The Technical Information in this news release has been reviewed by Kevin Small with respect to the Beta Hunt Mine and by Alger St-Jean, P. Geo., Vice President Exploration of RNC and Johnna Muinonen, Vice President Operations of RNC, with respect to the Dumont Nickel Project, all Qualified Persons under NI 43-101.
About RNC Minerals
RNC is a multi-asset mineral resource company with a portfolio of gold and base metal production and exploration properties. RNC's principal assets are the producing Beta Hunt gold and nickel mine in Western Australia, a 50% interest in a nickel joint venture with Waterton that holds the Dumont Nickel Project in the Abitibi region of Quebec, and a 30% stake in the producing Reed Mine in the Flin Flon-Snow Lake region of Manitoba, Canada. Through its majority stake in Orford Mining Corporation (TSX-V: ORM), RNC also has interests in the West Raglan and Qiqavik projects in Northern Quebec and properties in the U.S. Carolina Gold Belt. RNC has a strong management team and Board with over 100 years of mining experience at Inco and Falconbridge. RNC's common shares trade on the TSX under the symbol RNX. RNC shares also trade on the OTCQX market under the symbol RNKLF.

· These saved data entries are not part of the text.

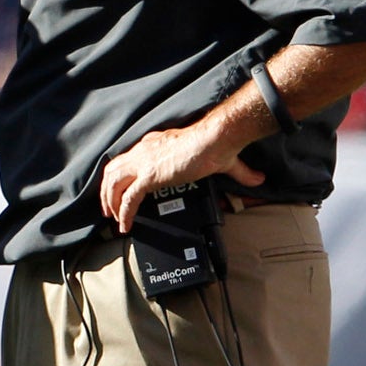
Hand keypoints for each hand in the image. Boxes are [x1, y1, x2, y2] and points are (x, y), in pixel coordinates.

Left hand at [97, 118, 261, 233]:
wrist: (215, 139)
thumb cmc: (217, 145)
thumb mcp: (222, 161)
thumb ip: (239, 171)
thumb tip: (258, 179)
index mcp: (154, 144)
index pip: (129, 158)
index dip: (121, 175)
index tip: (121, 190)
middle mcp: (144, 151)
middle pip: (113, 170)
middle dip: (107, 191)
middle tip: (109, 209)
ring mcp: (144, 163)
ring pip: (113, 184)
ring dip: (110, 203)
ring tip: (115, 220)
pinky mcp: (149, 176)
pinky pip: (127, 198)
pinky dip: (123, 213)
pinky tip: (124, 225)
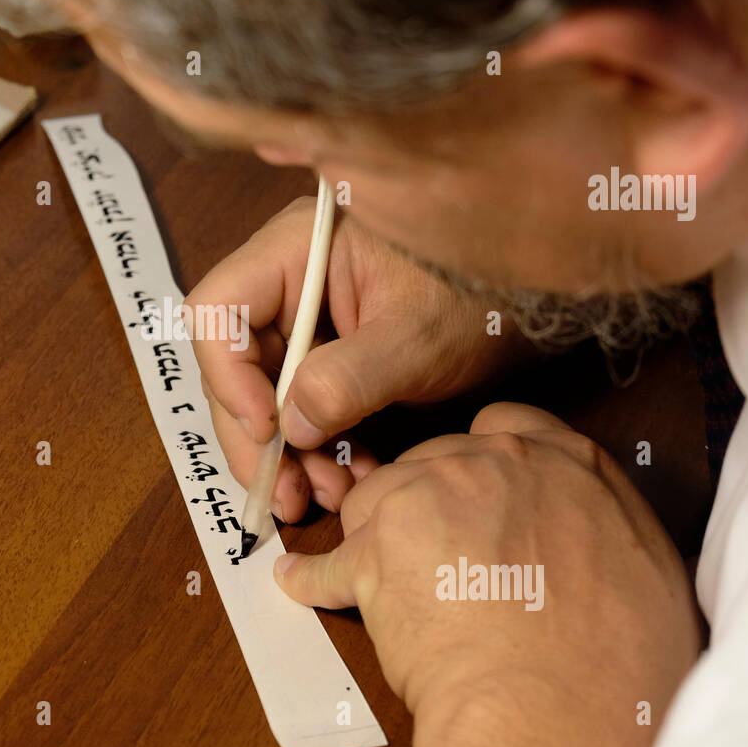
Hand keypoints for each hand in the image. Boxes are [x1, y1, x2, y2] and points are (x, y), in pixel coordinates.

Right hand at [186, 197, 526, 521]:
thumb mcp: (418, 339)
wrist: (530, 302)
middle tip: (284, 495)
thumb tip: (290, 426)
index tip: (268, 432)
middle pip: (233, 364)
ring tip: (328, 497)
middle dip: (258, 437)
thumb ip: (350, 378)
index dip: (229, 376)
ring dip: (290, 454)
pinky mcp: (325, 355)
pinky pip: (300, 407)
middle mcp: (287, 282)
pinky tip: (352, 480)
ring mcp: (304, 320)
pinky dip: (319, 449)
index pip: (218, 310)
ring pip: (264, 395)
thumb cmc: (480, 294)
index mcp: (297, 249)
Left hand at [273, 402, 702, 746]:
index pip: (503, 427)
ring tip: (382, 581)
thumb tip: (591, 529)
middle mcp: (491, 464)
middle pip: (431, 463)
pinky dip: (314, 580)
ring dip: (376, 537)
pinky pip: (326, 563)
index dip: (479, 460)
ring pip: (376, 501)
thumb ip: (606, 519)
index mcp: (564, 462)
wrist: (555, 706)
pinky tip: (302, 586)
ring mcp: (426, 499)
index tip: (471, 488)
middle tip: (434, 555)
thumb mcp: (649, 565)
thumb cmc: (616, 658)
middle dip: (426, 503)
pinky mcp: (373, 552)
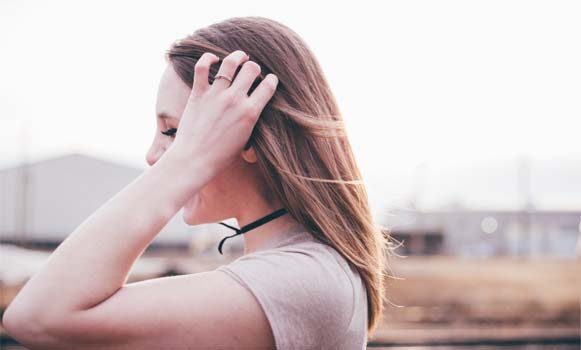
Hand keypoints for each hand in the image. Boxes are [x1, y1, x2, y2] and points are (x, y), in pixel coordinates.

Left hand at [166, 50, 278, 184]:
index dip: (272, 80)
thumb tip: (255, 112)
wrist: (195, 160)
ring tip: (240, 57)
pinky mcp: (198, 94)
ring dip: (238, 56)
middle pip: (252, 69)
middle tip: (252, 72)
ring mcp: (216, 95)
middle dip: (255, 68)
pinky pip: (202, 67)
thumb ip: (251, 121)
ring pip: (231, 63)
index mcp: (250, 112)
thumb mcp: (245, 140)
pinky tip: (213, 59)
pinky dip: (208, 58)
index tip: (270, 80)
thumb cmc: (221, 156)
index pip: (269, 86)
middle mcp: (235, 100)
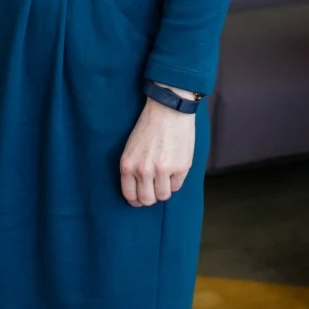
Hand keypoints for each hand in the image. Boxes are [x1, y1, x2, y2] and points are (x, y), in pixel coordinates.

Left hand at [119, 89, 195, 206]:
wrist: (168, 108)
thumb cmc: (149, 126)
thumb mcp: (132, 148)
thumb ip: (133, 170)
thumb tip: (139, 192)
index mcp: (128, 165)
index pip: (130, 196)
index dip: (137, 200)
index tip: (141, 196)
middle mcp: (143, 170)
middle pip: (147, 200)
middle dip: (151, 196)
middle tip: (154, 187)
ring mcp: (162, 170)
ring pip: (163, 196)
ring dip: (164, 188)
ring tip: (165, 174)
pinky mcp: (180, 168)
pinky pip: (177, 186)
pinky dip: (176, 180)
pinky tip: (174, 165)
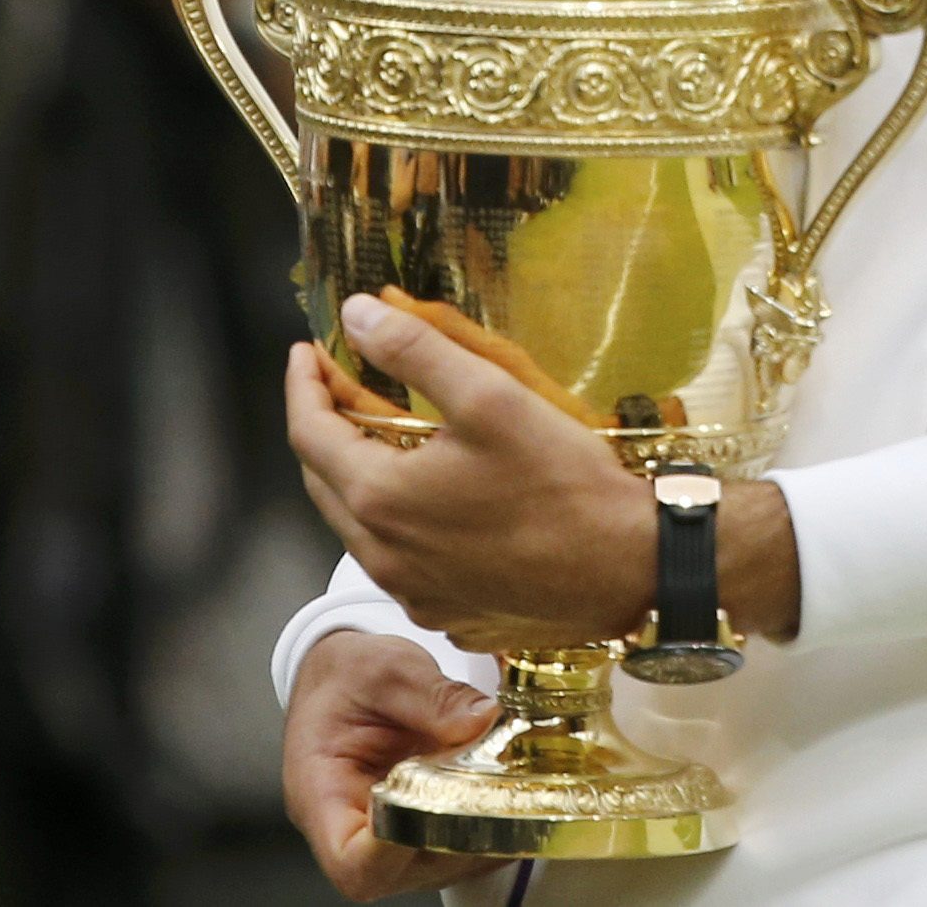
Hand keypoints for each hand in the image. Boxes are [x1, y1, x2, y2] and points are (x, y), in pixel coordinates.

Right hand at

Cautionary Statement Concerning Forward-Looking Statements
This news release contains "forward-looking information" including without limitation statements relating to the liquidity and capital resources of RNC, production guidance and the potential of the Beta Hunt and Reed mines as well as the and the potential of the Dumont development project and Qiqavik, West Raglan, Jones-Keystone Loflin and Landrum-Faulkner exploration properties.
Forward-looking statements involve known and unknown risks, uncertainties and other factors which may cause the actual results, performance or achievements of RNC to be materially different from any future results, performance or achievements expressed or implied by the forward-looking statements. Factors that could affect the outcome include, among others: future prices and the supply of metals; the results of drilling; inability to raise the money necessary to incur the expenditures required to retain and advance the properties; environmental liabilities (known and unknown); general business, economic, competitive, political and social uncertainties; accidents, labour disputes and other risks of the mining industry; political instability, terrorism, insurrection or war; or delays in obtaining governmental approvals, projected cash costs, failure to obtain regulatory or shareholder approvals. For a more detailed discussion of such risks and other factors that could cause actual results to differ materially from those expressed or implied by such forward-looking statements, refer to RNC's filings with Canadian securities regulators, including the most recent Annual Information Form, available on SEDAR at www.sedar.com.
Although RNC has attempted to identify important factors that could cause actual actions, events or results to differ materially from those described in forward-looking statements, there may be other factors that cause actions, events or results to differ from those anticipated, estimated or intended. Forward-looking statements contained herein are made as of the date of this news release and RNC disclaims any obligation to update any forward-looking statements, whether as a result of new information, future events or results or otherwise, except as required by applicable securities laws.